À la fin de la guerre, lorsque les adhérents de Zurich Dada se dispersèrent dans d'autres centres culturels européens, Tzara et Francis Picabia furent attirés à Paris. Ils ont été accueillis à bras ouverts par le groupe Littérature, qui comprenait Louis Aragon, André Breton et Philippe Soupault. À la consternation et à l'amusement du public, les dadas parisiens se sont chargés de désintégrer les structures du langage et ont mis en scène un certain nombre de provocations anti-art. Une rupture entre les artistes devint peu à peu apparente et Tzara subit une brouille publique avec ses amis en juillet 1923, lorsqu'ils interrompirent une représentation de Le cœur à gaz au Théâtre Michel. Renvoyé comme nihiliste et provocateur, Tzara passa les années suivantes en grande partie isolé tandis que ses anciens camarades instauraient le surréalisme. Lorsque Breton a présenté des excuses en 1929, Tzara s'est de nouveau associé aux surréalistes et a largement contribué à définir les activités et l'idéologie du mouvement. Dans un certain nombre d'essais perspicaces et dans le cycle des poèmes L'homme approximatif (1931; Homme approximatif), il a étudié le pouvoir transformateur du rêve et réfléchi sur la capacité du langage à transmettre la réalité et l'émerveillement.

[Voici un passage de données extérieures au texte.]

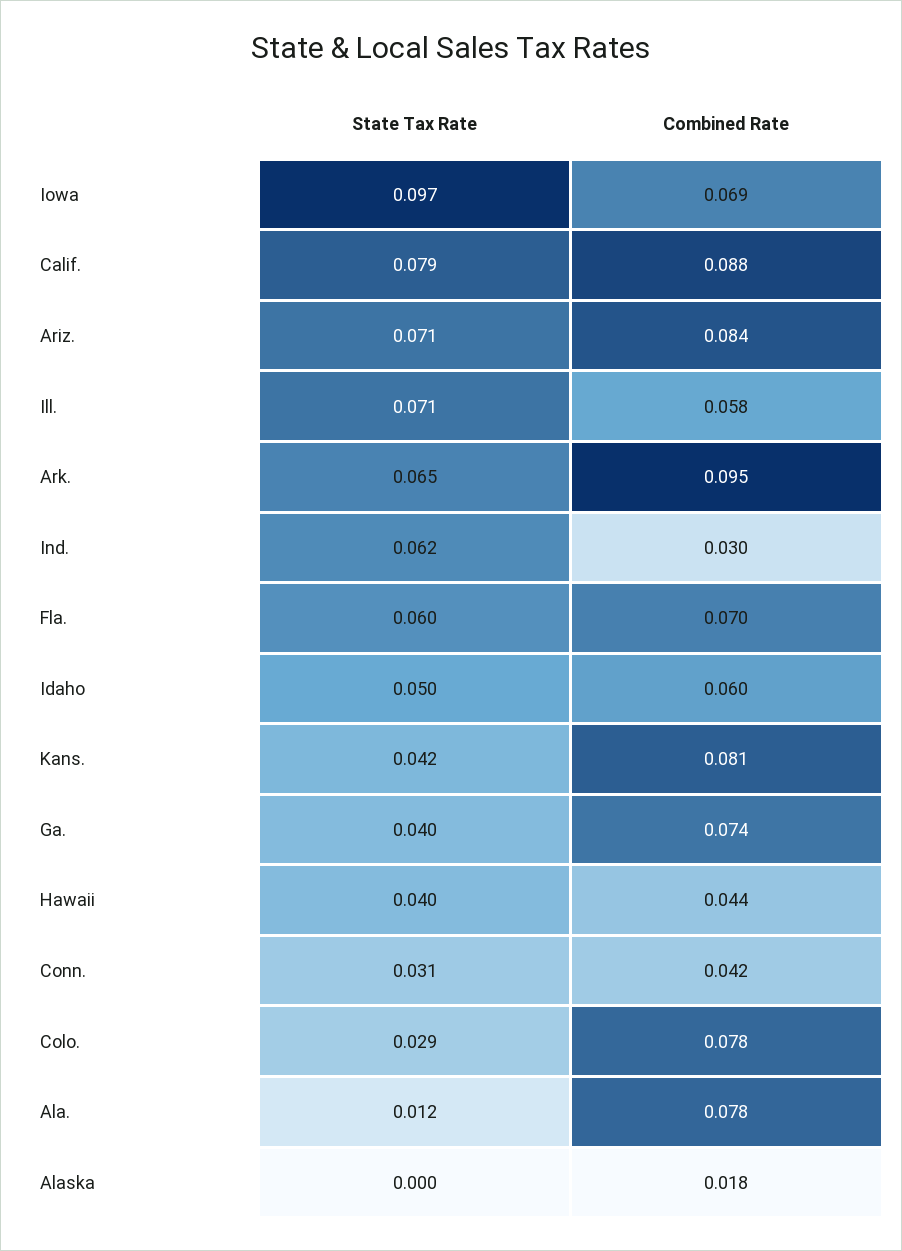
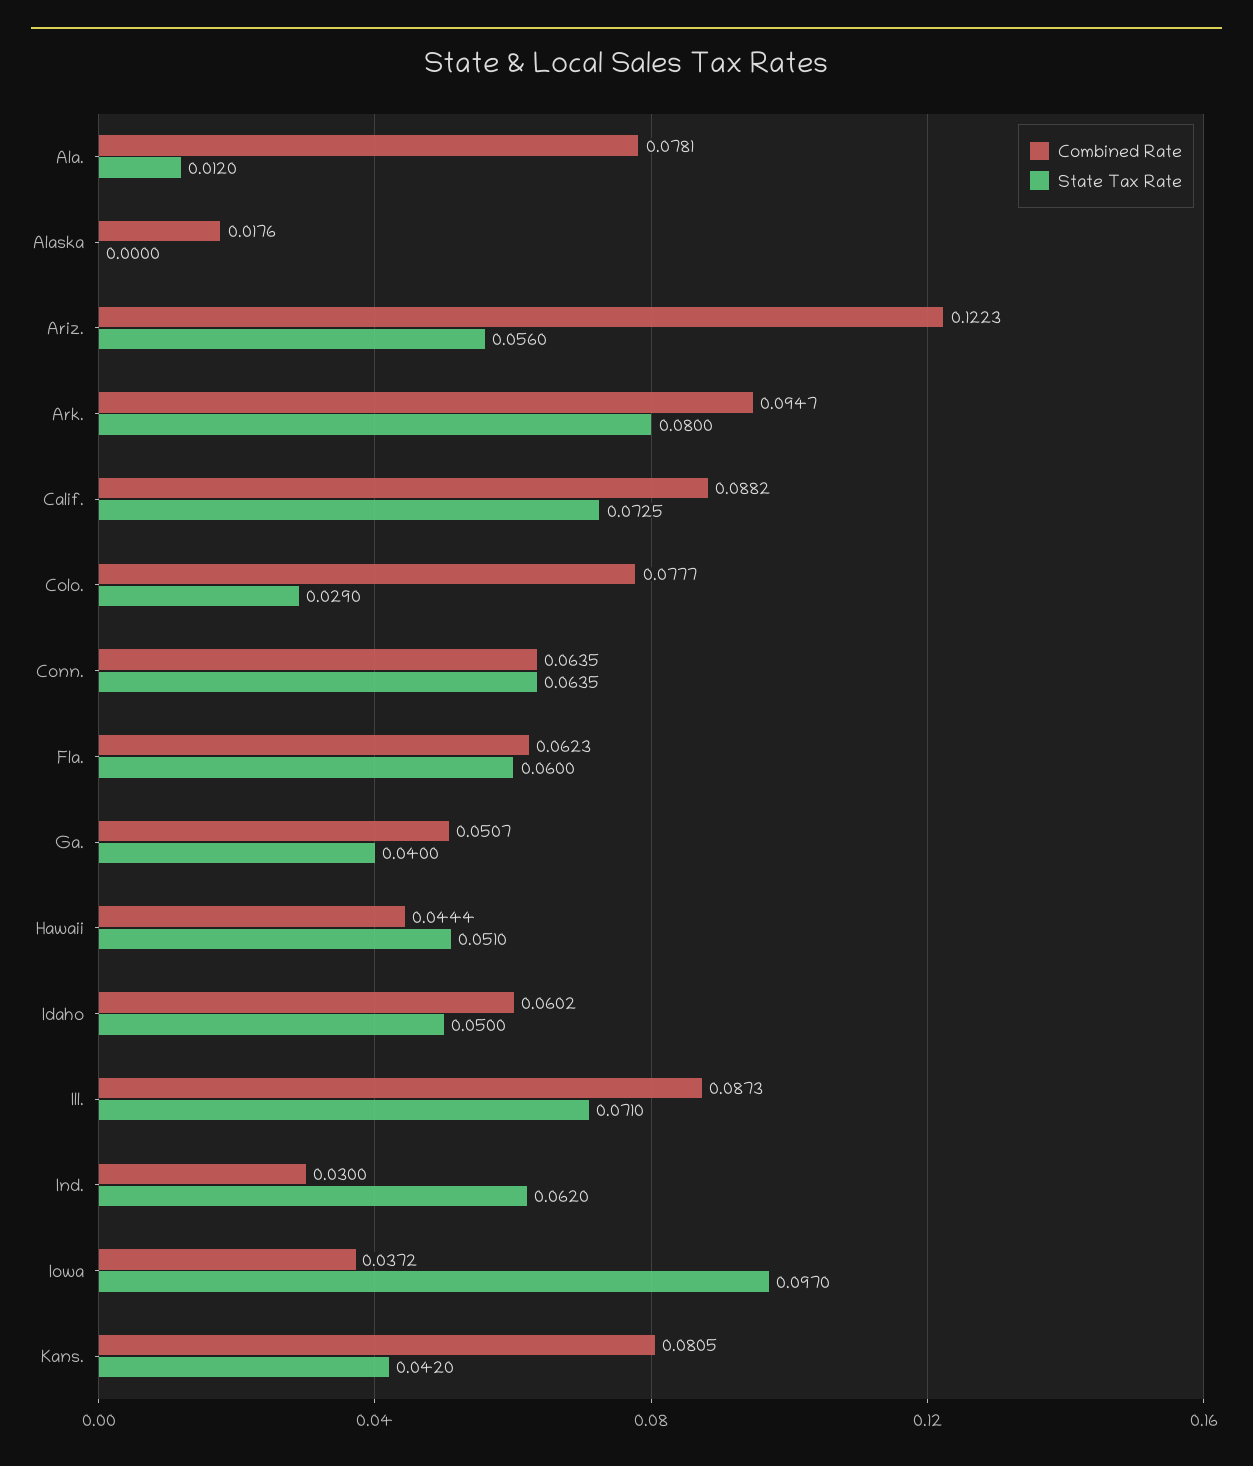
  {
    "State Tax Rate": {
      "Iowa": 0.097,
-     "Calif.": 0.079,
+     "Calif.": 0.0725,
-     "Ariz.": 0.071,
+     "Ariz.": 0.056,
      "Ill.": 0.071,
-     "Ark.": 0.065,
+     "Ark.": 0.08,
      "Ind.": 0.062,
      "Fla.": 0.06,
      "Idaho": 0.05,
      "Kans.": 0.042,
      "Ga.": 0.04,
-     "Hawaii": 0.04,
+     "Hawaii": 0.051,
-     "Conn.": 0.031,
+     "Conn.": 0.0635,
      "Colo.": 0.029,
      "Ala.": 0.012,
      "Alaska": 0
    },
    "Combined Rate": {
-     "Iowa": 0.069,
+     "Iowa": 0.0372,
      "Calif.": 0.0882,
-     "Ariz.": 0.084,
+     "Ariz.": 0.1223,
-     "Ill.": 0.058,
+     "Ill.": 0.0873,
      "Ark.": 0.0947,
      "Ind.": 0.03,
-     "Fla.": 0.07,
+     "Fla.": 0.0623,
      "Idaho": 0.0602,
      "Kans.": 0.0805,
-     "Ga.": 0.074,
+     "Ga.": 0.0507,
      "Hawaii": 0.0444,
-     "Conn.": 0.042,
+     "Conn.": 0.0635,
      "Colo.": 0.0777,
      "Ala.": 0.0781,
      "Alaska": 0.0176
    }
  }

Dans les années 1930, Tzara s'efforça de réconcilier le surréalisme et le marxisme et commença à se détourner de la révolte esthétique et surréaliste pour s'engager sur le plan politique. Il est devenu membre du Parti communiste français en 1936 et a été délégué du deuxième Congrès international des écrivains pour la défense de la culture en Espagne pendant la guerre civile espagnole, où il était au front parmi les intellectuels espagnols et s'est lié d'amitié avec Pablo Picasso. Contraint de se cacher pendant l'occupation nazie de la France, Tzara a participé à la Résistance. Ses poèmes publiés clandestinement exprimaient une inquiétude quant à la possibilité d'une efficacité humaine dans le monde.
Dans un discours intitulé «Le surréalisme et l'aprèsguerre», prononcé en 1947 à la Sorbonne, Tzara exprime son dernier désenchantement vis-à-vis du surréalisme, soulignant son incapacité à relier le rêve à l'action et son silence pendant la guerre. Dans ses œuvres ultérieures, telles que Parler seul (1950; Parlant seul), Tzara a poursuivi son long voyage poétique, trouvant un langage difficile mais humanisé.